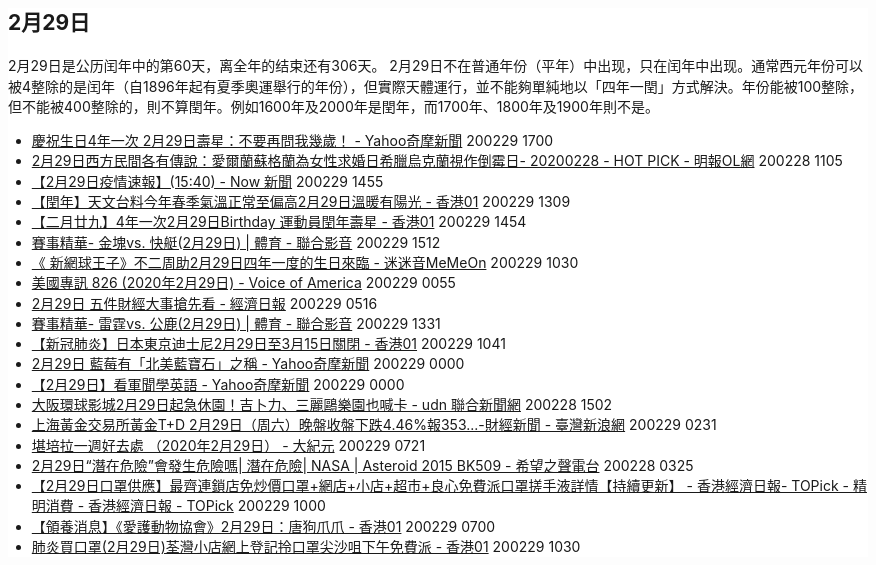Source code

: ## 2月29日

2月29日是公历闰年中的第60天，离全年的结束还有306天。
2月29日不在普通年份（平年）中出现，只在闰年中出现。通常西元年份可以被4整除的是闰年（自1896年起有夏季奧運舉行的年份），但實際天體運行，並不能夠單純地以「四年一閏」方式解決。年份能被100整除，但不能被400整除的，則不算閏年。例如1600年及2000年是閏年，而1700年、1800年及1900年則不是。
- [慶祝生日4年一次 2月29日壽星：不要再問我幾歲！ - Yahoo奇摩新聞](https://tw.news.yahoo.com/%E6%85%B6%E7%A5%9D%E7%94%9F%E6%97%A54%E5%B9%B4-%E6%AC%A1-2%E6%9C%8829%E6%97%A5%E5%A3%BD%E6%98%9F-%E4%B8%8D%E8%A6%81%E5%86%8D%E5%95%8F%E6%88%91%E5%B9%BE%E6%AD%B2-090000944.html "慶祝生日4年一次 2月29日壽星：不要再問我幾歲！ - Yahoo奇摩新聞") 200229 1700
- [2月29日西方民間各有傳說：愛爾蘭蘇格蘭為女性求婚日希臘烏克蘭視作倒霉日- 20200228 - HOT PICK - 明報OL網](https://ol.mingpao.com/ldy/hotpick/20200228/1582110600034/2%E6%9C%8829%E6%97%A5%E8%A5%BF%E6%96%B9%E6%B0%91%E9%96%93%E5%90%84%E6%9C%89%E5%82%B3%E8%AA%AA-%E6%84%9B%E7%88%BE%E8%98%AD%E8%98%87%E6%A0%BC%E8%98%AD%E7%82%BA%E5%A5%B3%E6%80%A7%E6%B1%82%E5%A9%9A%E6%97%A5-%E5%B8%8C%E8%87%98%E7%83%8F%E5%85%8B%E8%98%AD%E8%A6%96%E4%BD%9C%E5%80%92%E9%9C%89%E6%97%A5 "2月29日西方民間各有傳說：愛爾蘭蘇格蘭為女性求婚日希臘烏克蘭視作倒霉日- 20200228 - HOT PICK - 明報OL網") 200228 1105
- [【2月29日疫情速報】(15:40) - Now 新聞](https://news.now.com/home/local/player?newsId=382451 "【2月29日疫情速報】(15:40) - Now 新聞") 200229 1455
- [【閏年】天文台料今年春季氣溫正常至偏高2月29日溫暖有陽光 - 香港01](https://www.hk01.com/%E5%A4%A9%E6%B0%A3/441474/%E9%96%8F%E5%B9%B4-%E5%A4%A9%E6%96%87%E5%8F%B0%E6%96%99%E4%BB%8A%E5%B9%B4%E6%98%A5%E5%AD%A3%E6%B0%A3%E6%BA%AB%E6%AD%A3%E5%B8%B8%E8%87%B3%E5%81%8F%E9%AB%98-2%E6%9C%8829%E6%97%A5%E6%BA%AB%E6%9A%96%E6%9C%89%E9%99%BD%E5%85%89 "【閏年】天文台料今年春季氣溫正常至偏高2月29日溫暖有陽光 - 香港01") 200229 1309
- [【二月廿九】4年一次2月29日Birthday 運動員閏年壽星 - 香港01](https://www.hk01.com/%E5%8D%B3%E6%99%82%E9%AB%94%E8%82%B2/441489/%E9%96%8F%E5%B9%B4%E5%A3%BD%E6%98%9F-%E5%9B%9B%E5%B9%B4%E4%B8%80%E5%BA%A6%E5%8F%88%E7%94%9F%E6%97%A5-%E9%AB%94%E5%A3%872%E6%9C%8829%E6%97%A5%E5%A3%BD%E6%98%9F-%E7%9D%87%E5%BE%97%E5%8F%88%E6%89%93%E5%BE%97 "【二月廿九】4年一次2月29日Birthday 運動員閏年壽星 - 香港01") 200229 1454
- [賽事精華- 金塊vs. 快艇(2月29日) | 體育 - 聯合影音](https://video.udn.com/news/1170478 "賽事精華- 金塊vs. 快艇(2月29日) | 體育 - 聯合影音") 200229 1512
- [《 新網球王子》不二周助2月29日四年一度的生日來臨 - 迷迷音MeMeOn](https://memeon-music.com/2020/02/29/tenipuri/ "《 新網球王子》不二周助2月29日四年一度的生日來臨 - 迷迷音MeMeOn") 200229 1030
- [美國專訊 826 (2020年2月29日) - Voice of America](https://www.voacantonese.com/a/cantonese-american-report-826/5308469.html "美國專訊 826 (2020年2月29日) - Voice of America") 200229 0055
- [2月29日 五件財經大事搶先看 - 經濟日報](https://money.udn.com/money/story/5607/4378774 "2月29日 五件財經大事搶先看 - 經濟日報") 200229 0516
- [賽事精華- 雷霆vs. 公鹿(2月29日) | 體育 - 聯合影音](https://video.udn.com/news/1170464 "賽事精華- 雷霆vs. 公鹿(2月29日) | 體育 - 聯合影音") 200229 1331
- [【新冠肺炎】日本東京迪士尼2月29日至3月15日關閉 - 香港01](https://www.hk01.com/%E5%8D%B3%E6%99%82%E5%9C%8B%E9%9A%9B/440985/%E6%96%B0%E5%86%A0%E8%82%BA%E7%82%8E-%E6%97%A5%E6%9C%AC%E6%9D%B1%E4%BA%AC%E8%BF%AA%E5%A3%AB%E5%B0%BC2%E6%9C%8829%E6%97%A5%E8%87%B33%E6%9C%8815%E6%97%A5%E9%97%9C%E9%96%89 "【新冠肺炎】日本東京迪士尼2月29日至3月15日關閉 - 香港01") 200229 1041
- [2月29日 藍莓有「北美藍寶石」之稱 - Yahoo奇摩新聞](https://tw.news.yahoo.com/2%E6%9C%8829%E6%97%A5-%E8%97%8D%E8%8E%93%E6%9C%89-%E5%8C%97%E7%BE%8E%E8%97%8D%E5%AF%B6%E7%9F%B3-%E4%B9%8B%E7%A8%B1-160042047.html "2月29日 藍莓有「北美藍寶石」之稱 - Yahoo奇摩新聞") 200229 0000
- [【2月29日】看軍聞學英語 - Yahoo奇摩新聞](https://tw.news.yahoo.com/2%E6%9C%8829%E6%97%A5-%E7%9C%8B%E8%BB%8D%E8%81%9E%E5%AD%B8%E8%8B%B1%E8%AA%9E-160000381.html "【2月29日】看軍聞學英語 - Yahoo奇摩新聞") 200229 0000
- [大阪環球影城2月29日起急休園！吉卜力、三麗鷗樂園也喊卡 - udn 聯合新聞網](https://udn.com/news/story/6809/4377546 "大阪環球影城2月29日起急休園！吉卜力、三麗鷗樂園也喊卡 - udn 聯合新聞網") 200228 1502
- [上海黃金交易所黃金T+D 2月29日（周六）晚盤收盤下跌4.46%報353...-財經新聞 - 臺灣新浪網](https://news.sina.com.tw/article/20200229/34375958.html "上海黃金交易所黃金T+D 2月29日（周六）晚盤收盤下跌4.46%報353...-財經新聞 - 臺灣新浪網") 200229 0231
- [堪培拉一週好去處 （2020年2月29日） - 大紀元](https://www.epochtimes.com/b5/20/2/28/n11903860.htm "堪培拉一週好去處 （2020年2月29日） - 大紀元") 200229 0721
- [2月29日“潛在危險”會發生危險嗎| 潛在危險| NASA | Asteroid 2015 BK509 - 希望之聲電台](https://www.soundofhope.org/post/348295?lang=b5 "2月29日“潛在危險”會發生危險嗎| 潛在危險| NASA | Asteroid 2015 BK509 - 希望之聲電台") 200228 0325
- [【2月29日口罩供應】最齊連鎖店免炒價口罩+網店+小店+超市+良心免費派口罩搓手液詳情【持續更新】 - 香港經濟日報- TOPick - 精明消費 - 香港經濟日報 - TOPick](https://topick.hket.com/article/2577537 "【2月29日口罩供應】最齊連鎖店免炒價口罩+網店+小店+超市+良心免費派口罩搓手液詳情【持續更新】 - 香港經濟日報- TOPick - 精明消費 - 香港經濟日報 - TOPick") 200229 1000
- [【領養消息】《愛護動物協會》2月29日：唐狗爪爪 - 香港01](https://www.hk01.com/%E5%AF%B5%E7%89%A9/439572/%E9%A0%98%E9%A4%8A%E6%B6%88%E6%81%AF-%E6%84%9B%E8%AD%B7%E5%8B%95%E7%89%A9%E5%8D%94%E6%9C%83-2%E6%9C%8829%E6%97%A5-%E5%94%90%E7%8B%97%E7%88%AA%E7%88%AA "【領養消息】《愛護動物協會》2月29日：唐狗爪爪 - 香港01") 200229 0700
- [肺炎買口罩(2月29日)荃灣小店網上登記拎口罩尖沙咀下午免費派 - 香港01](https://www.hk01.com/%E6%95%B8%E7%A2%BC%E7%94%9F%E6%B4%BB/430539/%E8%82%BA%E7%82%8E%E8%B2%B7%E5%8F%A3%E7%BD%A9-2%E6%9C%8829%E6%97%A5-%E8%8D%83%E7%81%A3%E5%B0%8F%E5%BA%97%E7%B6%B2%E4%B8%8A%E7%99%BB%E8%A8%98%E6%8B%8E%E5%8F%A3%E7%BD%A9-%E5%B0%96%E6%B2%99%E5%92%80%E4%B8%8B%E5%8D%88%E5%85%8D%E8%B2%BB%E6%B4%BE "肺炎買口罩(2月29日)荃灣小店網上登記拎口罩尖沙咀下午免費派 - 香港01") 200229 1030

_____

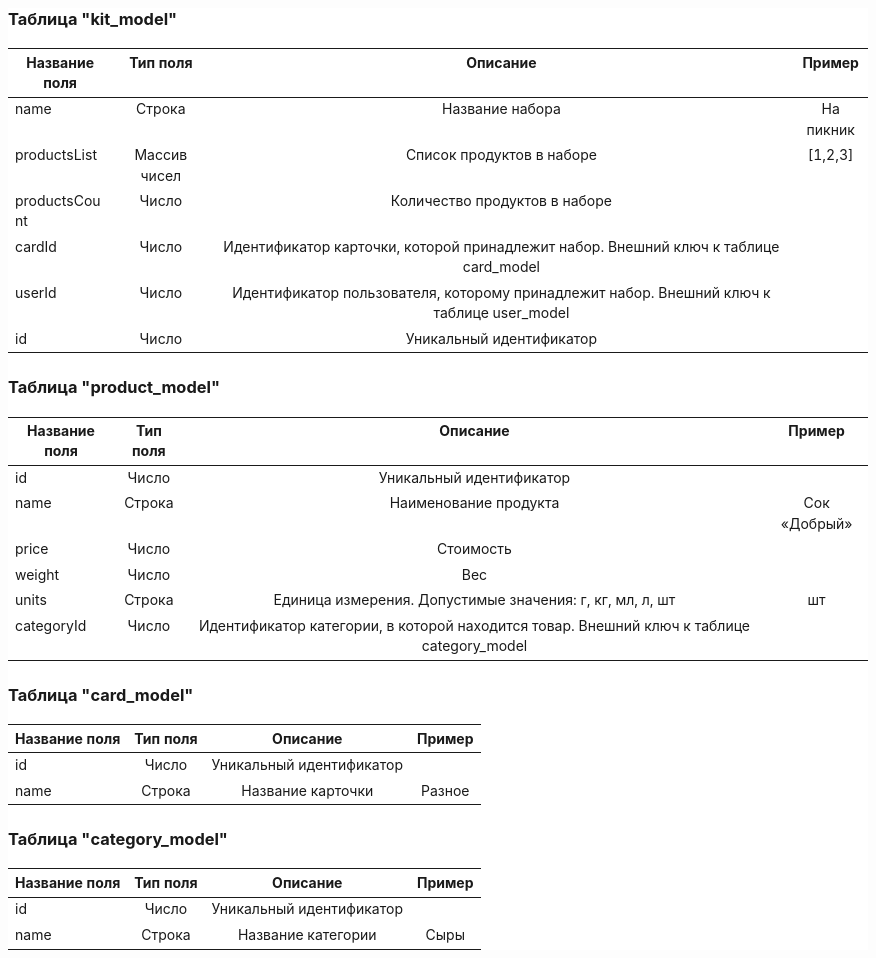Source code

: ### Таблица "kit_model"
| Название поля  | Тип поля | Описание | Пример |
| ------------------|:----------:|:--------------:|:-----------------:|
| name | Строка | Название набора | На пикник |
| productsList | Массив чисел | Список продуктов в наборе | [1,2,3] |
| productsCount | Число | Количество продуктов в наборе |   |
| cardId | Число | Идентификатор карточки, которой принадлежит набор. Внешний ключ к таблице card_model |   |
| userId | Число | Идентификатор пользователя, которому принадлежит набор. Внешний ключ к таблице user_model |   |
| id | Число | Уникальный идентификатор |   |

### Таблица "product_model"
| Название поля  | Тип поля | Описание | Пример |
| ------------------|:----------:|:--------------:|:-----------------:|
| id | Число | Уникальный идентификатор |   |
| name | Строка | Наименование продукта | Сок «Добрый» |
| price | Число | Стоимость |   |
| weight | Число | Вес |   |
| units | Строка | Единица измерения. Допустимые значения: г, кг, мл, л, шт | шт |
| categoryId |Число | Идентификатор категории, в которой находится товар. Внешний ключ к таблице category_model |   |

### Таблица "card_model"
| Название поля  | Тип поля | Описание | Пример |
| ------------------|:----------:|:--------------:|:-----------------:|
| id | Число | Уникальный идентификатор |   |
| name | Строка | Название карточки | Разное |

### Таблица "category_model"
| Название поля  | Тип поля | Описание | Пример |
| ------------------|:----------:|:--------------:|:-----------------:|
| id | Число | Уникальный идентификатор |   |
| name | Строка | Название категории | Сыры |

_____

-- WORK INSTRUCTION --
Copy verbatim the lines of the data from the line containing "2月29日是公历闰年中的第60天，离全年的结束还有306天。" through the line containing "2月29日不在普通年份（平年", inclusive, and output nothing else.

-- THE COMPLETED TASK --
2月29日是公历闰年中的第60天，离全年的结束还有306天。
2月29日不在普通年份（平年）中出现，只在闰年中出现。通常西元年份可以被4整除的是闰年（自1896年起有夏季奧運舉行的年份），但實際天體運行，並不能夠單純地以「四年一閏」方式解決。年份能被100整除，但不能被400整除的，則不算閏年。例如1600年及2000年是閏年，而1700年、1800年及1900年則不是。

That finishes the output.